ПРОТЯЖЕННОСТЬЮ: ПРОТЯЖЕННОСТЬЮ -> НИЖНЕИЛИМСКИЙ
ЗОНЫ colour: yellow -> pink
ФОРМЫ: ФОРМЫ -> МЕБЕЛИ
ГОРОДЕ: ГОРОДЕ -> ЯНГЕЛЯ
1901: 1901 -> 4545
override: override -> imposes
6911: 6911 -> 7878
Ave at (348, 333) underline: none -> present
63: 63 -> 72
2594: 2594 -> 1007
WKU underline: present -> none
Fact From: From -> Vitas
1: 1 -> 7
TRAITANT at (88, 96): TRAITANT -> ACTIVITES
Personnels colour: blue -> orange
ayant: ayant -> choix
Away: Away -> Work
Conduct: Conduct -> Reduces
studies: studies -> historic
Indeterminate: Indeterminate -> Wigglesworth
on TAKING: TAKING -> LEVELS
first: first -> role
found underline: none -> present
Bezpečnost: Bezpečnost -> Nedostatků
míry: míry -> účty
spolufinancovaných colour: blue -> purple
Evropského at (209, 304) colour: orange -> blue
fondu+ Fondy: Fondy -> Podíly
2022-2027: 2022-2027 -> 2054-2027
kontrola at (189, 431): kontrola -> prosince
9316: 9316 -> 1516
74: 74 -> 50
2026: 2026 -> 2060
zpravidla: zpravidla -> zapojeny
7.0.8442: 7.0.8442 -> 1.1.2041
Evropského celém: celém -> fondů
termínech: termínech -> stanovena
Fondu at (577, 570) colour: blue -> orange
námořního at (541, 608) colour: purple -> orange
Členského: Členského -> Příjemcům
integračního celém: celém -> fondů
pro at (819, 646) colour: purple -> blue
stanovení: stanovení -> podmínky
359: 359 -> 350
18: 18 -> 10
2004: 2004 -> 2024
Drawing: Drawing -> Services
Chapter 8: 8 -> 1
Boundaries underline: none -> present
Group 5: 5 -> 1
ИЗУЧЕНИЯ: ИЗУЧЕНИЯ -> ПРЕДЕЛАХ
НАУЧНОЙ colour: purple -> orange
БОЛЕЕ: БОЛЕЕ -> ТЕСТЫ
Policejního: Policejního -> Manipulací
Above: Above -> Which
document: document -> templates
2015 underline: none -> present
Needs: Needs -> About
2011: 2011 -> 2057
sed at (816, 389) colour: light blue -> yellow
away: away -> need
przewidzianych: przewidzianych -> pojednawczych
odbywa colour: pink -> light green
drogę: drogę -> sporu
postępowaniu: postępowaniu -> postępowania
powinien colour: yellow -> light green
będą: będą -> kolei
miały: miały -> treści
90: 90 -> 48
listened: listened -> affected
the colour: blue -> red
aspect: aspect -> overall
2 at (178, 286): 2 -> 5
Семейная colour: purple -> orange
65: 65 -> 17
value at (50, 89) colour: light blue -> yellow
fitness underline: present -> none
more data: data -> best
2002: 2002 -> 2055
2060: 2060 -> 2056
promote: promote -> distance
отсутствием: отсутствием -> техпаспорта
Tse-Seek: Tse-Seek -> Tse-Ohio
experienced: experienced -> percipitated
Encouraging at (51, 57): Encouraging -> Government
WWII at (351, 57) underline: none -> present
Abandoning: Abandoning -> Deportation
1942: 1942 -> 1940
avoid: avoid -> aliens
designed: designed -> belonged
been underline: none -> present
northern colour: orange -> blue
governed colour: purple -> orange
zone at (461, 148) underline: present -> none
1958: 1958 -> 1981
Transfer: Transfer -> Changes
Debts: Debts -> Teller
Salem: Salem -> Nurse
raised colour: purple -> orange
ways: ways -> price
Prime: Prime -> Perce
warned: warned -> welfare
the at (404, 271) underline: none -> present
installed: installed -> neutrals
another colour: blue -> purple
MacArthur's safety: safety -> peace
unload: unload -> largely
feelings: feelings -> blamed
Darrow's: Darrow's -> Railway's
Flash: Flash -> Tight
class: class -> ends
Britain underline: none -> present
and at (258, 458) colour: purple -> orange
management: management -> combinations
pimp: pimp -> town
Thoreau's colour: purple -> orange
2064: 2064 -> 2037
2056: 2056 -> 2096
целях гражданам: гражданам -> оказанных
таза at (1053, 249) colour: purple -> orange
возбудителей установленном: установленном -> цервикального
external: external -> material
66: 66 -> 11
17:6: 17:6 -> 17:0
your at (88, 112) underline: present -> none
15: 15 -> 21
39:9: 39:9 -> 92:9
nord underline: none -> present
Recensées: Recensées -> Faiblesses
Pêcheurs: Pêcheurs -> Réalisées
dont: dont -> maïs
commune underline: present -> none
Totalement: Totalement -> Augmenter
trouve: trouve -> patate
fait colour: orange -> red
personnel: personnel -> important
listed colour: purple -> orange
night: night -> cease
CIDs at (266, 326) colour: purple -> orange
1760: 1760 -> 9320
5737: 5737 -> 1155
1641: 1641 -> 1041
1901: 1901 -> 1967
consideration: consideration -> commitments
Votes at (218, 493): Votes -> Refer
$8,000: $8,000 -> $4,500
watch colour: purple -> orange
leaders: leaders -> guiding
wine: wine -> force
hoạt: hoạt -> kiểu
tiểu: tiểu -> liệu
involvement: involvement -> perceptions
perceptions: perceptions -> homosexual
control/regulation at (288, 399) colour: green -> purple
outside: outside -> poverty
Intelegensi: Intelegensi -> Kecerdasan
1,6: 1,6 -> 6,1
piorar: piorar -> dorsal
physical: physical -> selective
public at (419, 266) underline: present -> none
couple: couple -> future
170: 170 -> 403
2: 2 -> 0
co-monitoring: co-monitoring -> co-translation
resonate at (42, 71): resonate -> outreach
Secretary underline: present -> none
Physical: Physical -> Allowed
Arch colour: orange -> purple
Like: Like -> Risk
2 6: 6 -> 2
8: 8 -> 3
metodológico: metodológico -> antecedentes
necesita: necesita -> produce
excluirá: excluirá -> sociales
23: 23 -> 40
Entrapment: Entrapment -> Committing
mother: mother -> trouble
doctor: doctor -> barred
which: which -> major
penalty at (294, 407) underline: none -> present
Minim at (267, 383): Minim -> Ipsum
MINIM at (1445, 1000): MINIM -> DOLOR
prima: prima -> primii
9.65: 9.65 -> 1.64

• • • •

(Stated goal): Lay out every line of the records above as a Markdown table with two columns, Row and Line, numbering the rows in sequence and omitting any blank lines.

(Result for this task):
| Row | Line |
|---|---|
| 1 | ПРОТЯЖЕННОСТЬЮ: ПРОТЯЖЕННОСТЬЮ -> НИЖНЕИЛИМСКИЙ |
| 2 | ЗОНЫ colour: yellow -> pink |
| 3 | ФОРМЫ: ФОРМЫ -> МЕБЕЛИ |
| 4 | ГОРОДЕ: ГОРОДЕ -> ЯНГЕЛЯ |
| 5 | 1901: 1901 -> 4545 |
| 6 | override: override -> imposes |
| 7 | 6911: 6911 -> 7878 |
| 8 | Ave at (348, 333) underline: none -> present |
| 9 | 63: 63 -> 72 |
| 10 | 2594: 2594 -> 1007 |
| 11 | WKU underline: present -> none |
| 12 | Fact From: From -> Vitas |
| 13 | 1: 1 -> 7 |
| 14 | TRAITANT at (88, 96): TRAITANT -> ACTIVITES |
| 15 | Personnels colour: blue -> orange |
| 16 | ayant: ayant -> choix |
| 17 | Away: Away -> Work |
| 18 | Conduct: Conduct -> Reduces |
| 19 | studies: studies -> historic |
| 20 | Indeterminate: Indeterminate -> Wigglesworth |
| 21 | on TAKING: TAKING -> LEVELS |
| 22 | first: first -> role |
| 23 | found underline: none -> present |
| 24 | Bezpečnost: Bezpečnost -> Nedostatků |
| 25 | míry: míry -> účty |
| 26 | spolufinancovaných colour: blue -> purple |
| 27 | Evropského at (209, 304) colour: orange -> blue |
| 28 | fondu+ Fondy: Fondy -> Podíly |
| 29 | 2022-2027: 2022-2027 -> 2054-2027 |
| 30 | kontrola at (189, 431): kontrola -> prosince |
| 31 | 9316: 9316 -> 1516 |
| 32 | 74: 74 -> 50 |
| 33 | 2026: 2026 -> 2060 |
| 34 | zpravidla: zpravidla -> zapojeny |
| 35 | 7.0.8442: 7.0.8442 -> 1.1.2041 |
| 36 | Evropského celém: celém -> fondů |
| 37 | termínech: termínech -> stanovena |
| 38 | Fondu at (577, 570) colour: blue -> orange |
| 39 | námořního at (541, 608) colour: purple -> orange |
| 40 | Členského: Členského -> Příjemcům |
| 41 | integračního celém: celém -> fondů |
| 42 | pro at (819, 646) colour: purple -> blue |
| 43 | stanovení: stanovení -> podmínky |
| 44 | 359: 359 -> 350 |
| 45 | 18: 18 -> 10 |
| 46 | 2004: 2004 -> 2024 |
| 47 | Drawing: Drawing -> Services |
| 48 | Chapter 8: 8 -> 1 |
| 49 | Boundaries underline: none -> present |
| 50 | Group 5: 5 -> 1 |
| 51 | ИЗУЧЕНИЯ: ИЗУЧЕНИЯ -> ПРЕДЕЛАХ |
| 52 | НАУЧНОЙ colour: purple -> orange |
| 53 | БОЛЕЕ: БОЛЕЕ -> ТЕСТЫ |
| 54 | Policejního: Policejního -> Manipulací |
| 55 | Above: Above -> Which |
| 56 | document: document -> templates |
| 57 | 2015 underline: none -> present |
| 58 | Needs: Needs -> About |
| 59 | 2011: 2011 -> 2057 |
| 60 | sed at (816, 389) colour: light blue -> yellow |
| 61 | away: away -> need |
| 62 | przewidzianych: przewidzianych -> pojednawczych |
| 63 | odbywa colour: pink -> light green |
| 64 | drogę: drogę -> sporu |
| 65 | postępowaniu: postępowaniu -> postępowania |
| 66 | powinien colour: yellow -> light green |
| 67 | będą: będą -> kolei |
| 68 | miały: miały -> treści |
| 69 | 90: 90 -> 48 |
| 70 | listened: listened -> affected |
| 71 | the colour: blue -> red |
| 72 | aspect: aspect -> overall |
| 73 | 2 at (178, 286): 2 -> 5 |
| 74 | Семейная colour: purple -> orange |
| 75 | 65: 65 -> 17 |
| 76 | value at (50, 89) colour: light blue -> yellow |
| 77 | fitness underline: present -> none |
| 78 | more data: data -> best |
| 79 | 2002: 2002 -> 2055 |
| 80 | 2060: 2060 -> 2056 |
| 81 | promote: promote -> distance |
| 82 | отсутствием: отсутствием -> техпаспорта |
| 83 | Tse-Seek: Tse-Seek -> Tse-Ohio |
| 84 | experienced: experienced -> percipitated |
| 85 | Encouraging at (51, 57): Encouraging -> Government |
| 86 | WWII at (351, 57) underline: none -> present |
| 87 | Abandoning: Abandoning -> Deportation |
| 88 | 1942: 1942 -> 1940 |
| 89 | avoid: avoid -> aliens |
| 90 | designed: designed -> belonged |
| 91 | been underline: none -> present |
| 92 | northern colour: orange -> blue |
| 93 | governed colour: purple -> orange |
| 94 | zone at (461, 148) underline: present -> none |
| 95 | 1958: 1958 -> 1981 |
| 96 | Transfer: Transfer -> Changes |
| 97 | Debts: Debts -> Teller |
| 98 | Salem: Salem -> Nurse |
| 99 | raised colour: purple -> orange |
| 100 | ways: ways -> price |
| 101 | Prime: Prime -> Perce |
| 102 | warned: warned -> welfare |
| 103 | the at (404, 271) underline: none -> present |
| 104 | installed: installed -> neutrals |
| 105 | another colour: blue -> purple |
| 106 | MacArthur's safety: safety -> peace |
| 107 | unload: unload -> largely |
| 108 | feelings: feelings -> blamed |
| 109 | Darrow's: Darrow's -> Railway's |
| 110 | Flash: Flash -> Tight |
| 111 | class: class -> ends |
| 112 | Britain underline: none -> present |
| 113 | and at (258, 458) colour: purple -> orange |
| 114 | management: management -> combinations |
| 115 | pimp: pimp -> town |
| 116 | Thoreau's colour: purple -> orange |
| 117 | 2064: 2064 -> 2037 |
| 118 | 2056: 2056 -> 2096 |
| 119 | целях гражданам: гражданам -> оказанных |
| 120 | таза at (1053, 249) colour: purple -> orange |
| 121 | возбудителей установленном: установленном -> цервикального |
| 122 | external: external -> material |
| 123 | 66: 66 -> 11 |
| 124 | 17:6: 17:6 -> 17:0 |
| 125 | your at (88, 112) underline: present -> none |
| 126 | 15: 15 -> 21 |
| 127 | 39:9: 39:9 -> 92:9 |
| 128 | nord underline: none -> present |
| 129 | Recensées: Recensées -> Faiblesses |
| 130 | Pêcheurs: Pêcheurs -> Réalisées |
| 131 | dont: dont -> maïs |
| 132 | commune underline: present -> none |
| 133 | Totalement: Totalement -> Augmenter |
| 134 | trouve: trouve -> patate |
| 135 | fait colour: orange -> red |
| 136 | personnel: personnel -> important |
| 137 | listed colour: purple -> orange |
| 138 | night: night -> cease |
| 139 | CIDs at (266, 326) colour: purple -> orange |
| 140 | 1760: 1760 -> 9320 |
| 141 | 5737: 5737 -> 1155 |
| 142 | 1641: 1641 -> 1041 |
| 143 | 1901: 1901 -> 1967 |
| 144 | consideration: consideration -> commitments |
| 145 | Votes at (218, 493): Votes -> Refer |
| 146 | $8,000: $8,000 -> $4,500 |
| 147 | watch colour: purple -> orange |
| 148 | leaders: leaders -> guiding |
| 149 | wine: wine -> force |
| 150 | hoạt: hoạt -> kiểu |
| 151 | tiểu: tiểu -> liệu |
| 152 | involvement: involvement -> perceptions |
| 153 | perceptions: perceptions -> homosexual |
| 154 | control/regulation at (288, 399) colour: green -> purple |
| 155 | outside: outside -> poverty |
| 156 | Intelegensi: Intelegensi -> Kecerdasan |
| 157 | 1,6: 1,6 -> 6,1 |
| 158 | piorar: piorar -> dorsal |
| 159 | physical: physical -> selective |
| 160 | public at (419, 266) underline: present -> none |
| 161 | couple: couple -> future |
| 162 | 170: 170 -> 403 |
| 163 | 2: 2 -> 0 |
| 164 | co-monitoring: co-monitoring -> co-translation |
| 165 | resonate at (42, 71): resonate -> outreach |
| 166 | Secretary underline: present -> none |
| 167 | Physical: Physical -> Allowed |
| 168 | Arch colour: orange -> purple |
| 169 | Like: Like -> Risk |
| 170 | 2 6: 6 -> 2 |
| 171 | 8: 8 -> 3 |
| 172 | metodológico: metodológico -> antecedentes |
| 173 | necesita: necesita -> produce |
| 174 | excluirá: excluirá -> sociales |
| 175 | 23: 23 -> 40 |
| 176 | Entrapment: Entrapment -> Committing |
| 177 | mother: mother -> trouble |
| 178 | doctor: doctor -> barred |
| 179 | which: which -> major |
| 180 | penalty at (294, 407) underline: none -> present |
| 181 | Minim at (267, 383): Minim -> Ipsum |
| 182 | MINIM at (1445, 1000): MINIM -> DOLOR |
| 183 | prima: prima -> primii |
| 184 | 9.65: 9.65 -> 1.64 |